Faulty Concept #5.  Political Committees.  A 501(c)(4) organization like Crossroads GPS is not being required to register as a political committee, and thus is not subject to FEC disclosure requirements – despite that fact that it has done little besides run attack ads against vulnerable Democrats since its inception.  How can this be?  Because only groups who have campaign activity as their “major purpose” are required to register and report as federal political committees.  But Crossroads GPS has carefully manages its resources so it can spend enough after the campaign to balance out the millions it spent in the campaign season to elect or defeat a candidate.  Although even that off-year spending, as the group boasts on its website, funds so-called ‘issue ads’ attacking vulnerable Democrats.

Faulty Concept #6.  Presidential Super PACs.  Super PACs came about because of court decisions that once again relied on the fiction of “independence” (Citizens United, SpeechNow v. FEC) to authorize political committees to accept unlimited individual and corporate contributions to fund “independent expenditures.” .  But, currently, there is a growing crop of candidate-specific Super PACS run by former operatives and supporters of the presidential candidates themselves, further making mockery of the concept of “independence.”
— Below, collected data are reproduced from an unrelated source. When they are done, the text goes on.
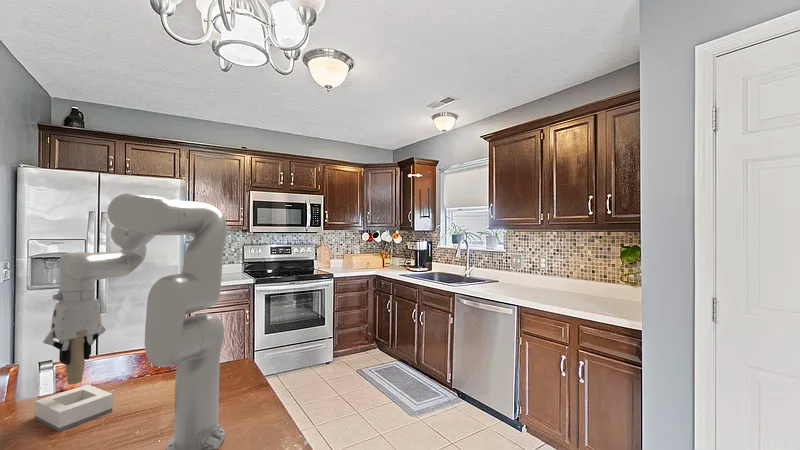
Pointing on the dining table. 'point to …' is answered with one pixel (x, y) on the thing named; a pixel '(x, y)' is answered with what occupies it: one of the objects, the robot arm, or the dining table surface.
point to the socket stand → (73, 407)
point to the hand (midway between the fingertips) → (75, 360)
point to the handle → (76, 359)
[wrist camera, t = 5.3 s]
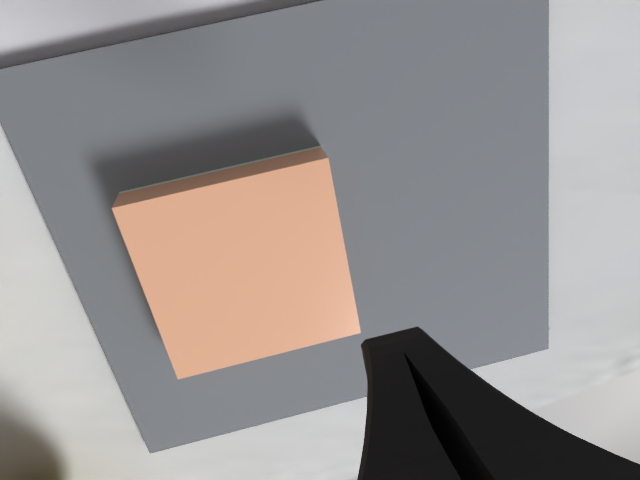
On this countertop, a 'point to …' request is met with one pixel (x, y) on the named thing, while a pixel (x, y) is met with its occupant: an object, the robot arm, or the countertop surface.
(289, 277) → the tile
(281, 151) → the mat
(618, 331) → the countertop surface
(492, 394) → the robot arm
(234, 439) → the countertop surface
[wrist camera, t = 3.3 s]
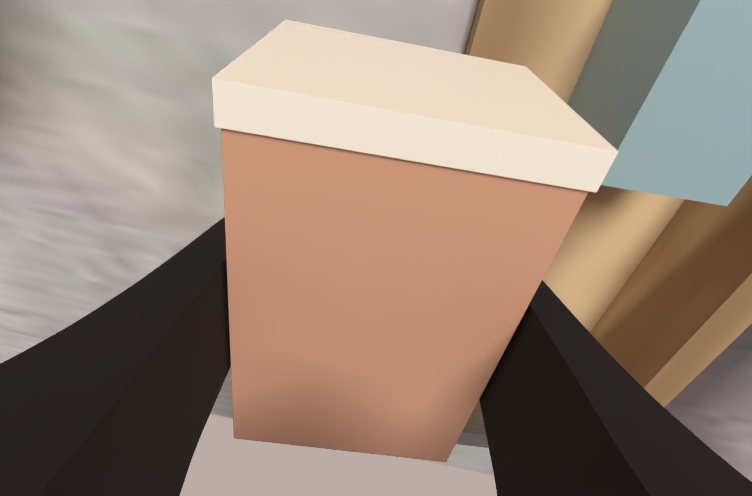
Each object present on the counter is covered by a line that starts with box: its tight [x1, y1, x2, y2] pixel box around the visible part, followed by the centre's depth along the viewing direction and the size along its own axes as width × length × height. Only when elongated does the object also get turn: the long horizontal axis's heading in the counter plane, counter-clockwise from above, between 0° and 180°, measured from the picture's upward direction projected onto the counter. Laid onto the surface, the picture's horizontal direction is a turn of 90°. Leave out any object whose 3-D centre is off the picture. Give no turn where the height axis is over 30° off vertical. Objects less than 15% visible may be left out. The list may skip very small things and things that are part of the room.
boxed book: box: [212, 20, 619, 462], centre depth 9 cm, size 5×8×4 cm, turn 170°
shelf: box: [465, 0, 752, 407], centre depth 17 cm, size 12×20×5 cm, turn 170°
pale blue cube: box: [567, 0, 752, 206], centre depth 12 cm, size 4×5×4 cm
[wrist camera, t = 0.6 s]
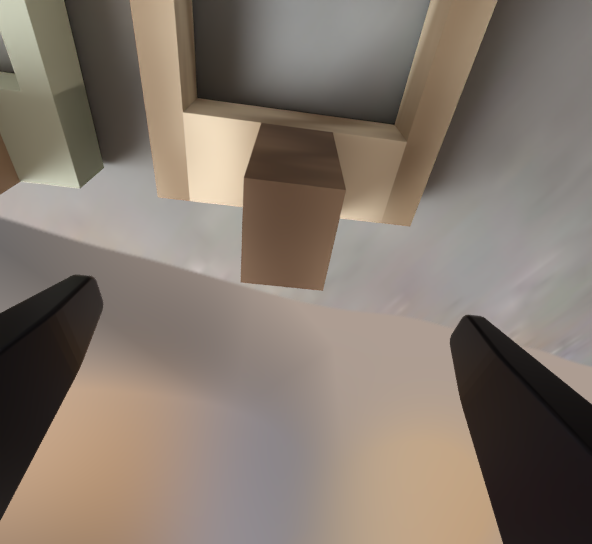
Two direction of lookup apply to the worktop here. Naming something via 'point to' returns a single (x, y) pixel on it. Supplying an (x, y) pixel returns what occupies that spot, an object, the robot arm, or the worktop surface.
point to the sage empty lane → (43, 100)
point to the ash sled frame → (299, 143)
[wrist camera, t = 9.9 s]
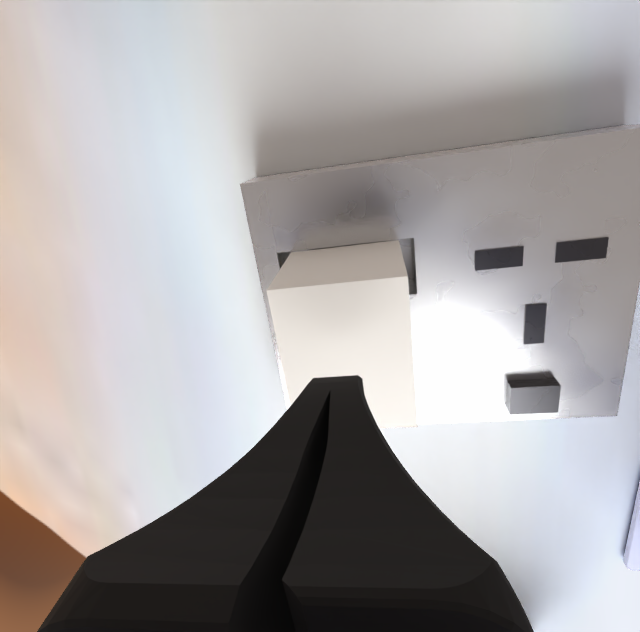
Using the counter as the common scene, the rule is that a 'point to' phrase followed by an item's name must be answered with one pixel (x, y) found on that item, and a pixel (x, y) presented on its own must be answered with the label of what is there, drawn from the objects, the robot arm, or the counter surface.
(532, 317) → the socket
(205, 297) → the counter surface
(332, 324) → the plug
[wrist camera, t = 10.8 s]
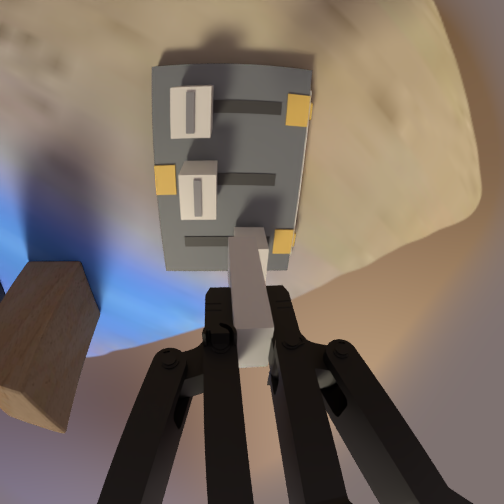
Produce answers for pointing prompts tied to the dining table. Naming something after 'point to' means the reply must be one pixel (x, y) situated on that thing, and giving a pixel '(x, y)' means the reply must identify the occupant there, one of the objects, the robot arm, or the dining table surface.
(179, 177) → the slider
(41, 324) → the wooden block
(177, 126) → the slider
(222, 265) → the console
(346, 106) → the dining table surface
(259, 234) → the slider
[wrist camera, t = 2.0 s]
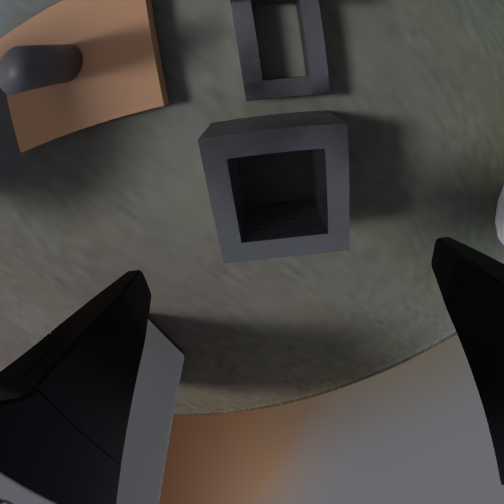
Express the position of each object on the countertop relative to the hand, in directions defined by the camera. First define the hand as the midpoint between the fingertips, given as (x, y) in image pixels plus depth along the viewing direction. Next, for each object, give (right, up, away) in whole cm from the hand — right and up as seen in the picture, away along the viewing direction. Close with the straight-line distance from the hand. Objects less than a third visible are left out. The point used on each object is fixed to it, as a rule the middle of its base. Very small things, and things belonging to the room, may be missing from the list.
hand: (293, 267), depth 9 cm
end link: (0, +5, +8) cm, 9 cm away
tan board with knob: (-11, +11, +4) cm, 16 cm away
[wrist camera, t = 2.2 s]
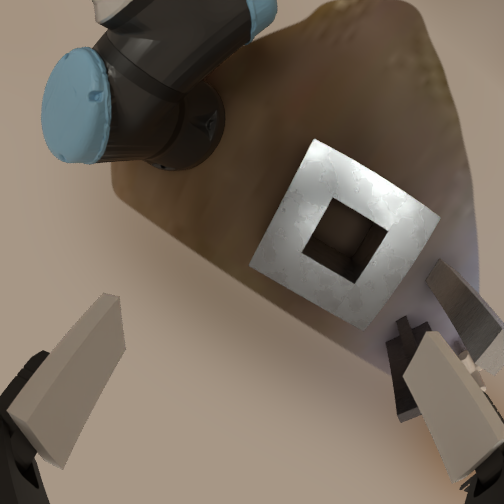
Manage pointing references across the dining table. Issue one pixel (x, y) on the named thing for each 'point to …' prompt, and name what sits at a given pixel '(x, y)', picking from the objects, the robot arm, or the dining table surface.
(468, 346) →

Faulty Concept #7.  Testing the waters.  Presidential candidates are increasingly testing the waters to test the water.  That is to say, potential candidates are collecting money, hiring staff, traveling to Iowa and New Hampshire, using state registered PACs to amass funds, buying voter lists and making piles of contributions to state and local candidates in early primary states.  Yet, the FEC is allowing them to ignore the rules that govern testing the waters for a presidential run, which include abiding by contribution limits and eventual disclosure of contributions.

Faulty Concept #8.  Leadership PACs.  Leadership PACs are, plain and simple, political slush funds. What they are generally used for -- collecting money to buy favor for a leadership race -- is corrupt at its core.  They are also used to underwrite aspirations for higher political office, to pay for a more comfortable personal lifestyle or to wield political power.  They also provide monied interests one more opportunity to give more money to politicians.  Though an individual can give only $2,500 to a candidate’s campaign committee per election, they can give $5,000 per year, or $30,000 per Senate cycle, to the same candidate’s leadership PAC.

Faulty Concept #9.  Separate Segregated Funds.  In order to pass the Federal Election Campaign Act in the 1970s, a political bargain was struck to treat corporate and union PACs the same even though they are very different.  Though both use the PAC form to make contributions to candidates, the basic differences in where the sources of the money (voluntary contributions from executives vs. rank-and-file members) and the size of the donation to the PAC (thousands vs. hundreds) continues to create tension.  Also, the total amount given by corporate PACS vastly outpaces the total given by all union PACs in both number and the amount given to candidates.

Faulty Concept #10.  Money Doesn't Buy Outcomes.  Even if it is almost universally acknowledged that money buys access and influence, some -- including the majority of current Supreme Court justices -- don't see a problem.  For example, Justice Kennedy wrote in Citizens United, "That speakers may have influence over or access to elected officials does not mean that those officials are corrupt.  And the appearance of influence or access will not cause the electorate to lose faith in this democracy."  Really??

The basic notion in our democracy is that when a citizen goes into the voting booth, his or her vote counts the same as Bill Gates or one of the Koch brothers -- one vote, no more or less.  But our current campaign finance system makes a complete and utter mockery of this fundamental democratic concept.  Indeed, many of those who are the big political givers believe they deserve more influence in the political process because they are job- and wealth- creators.  The truth is our politicians are indeed accountable to those who help elect them – unfortunately too often that means the monied interests who fund their political campaigns.  If the returns on the investments of the deep-pocketed interests did not pay off well, they would not be made.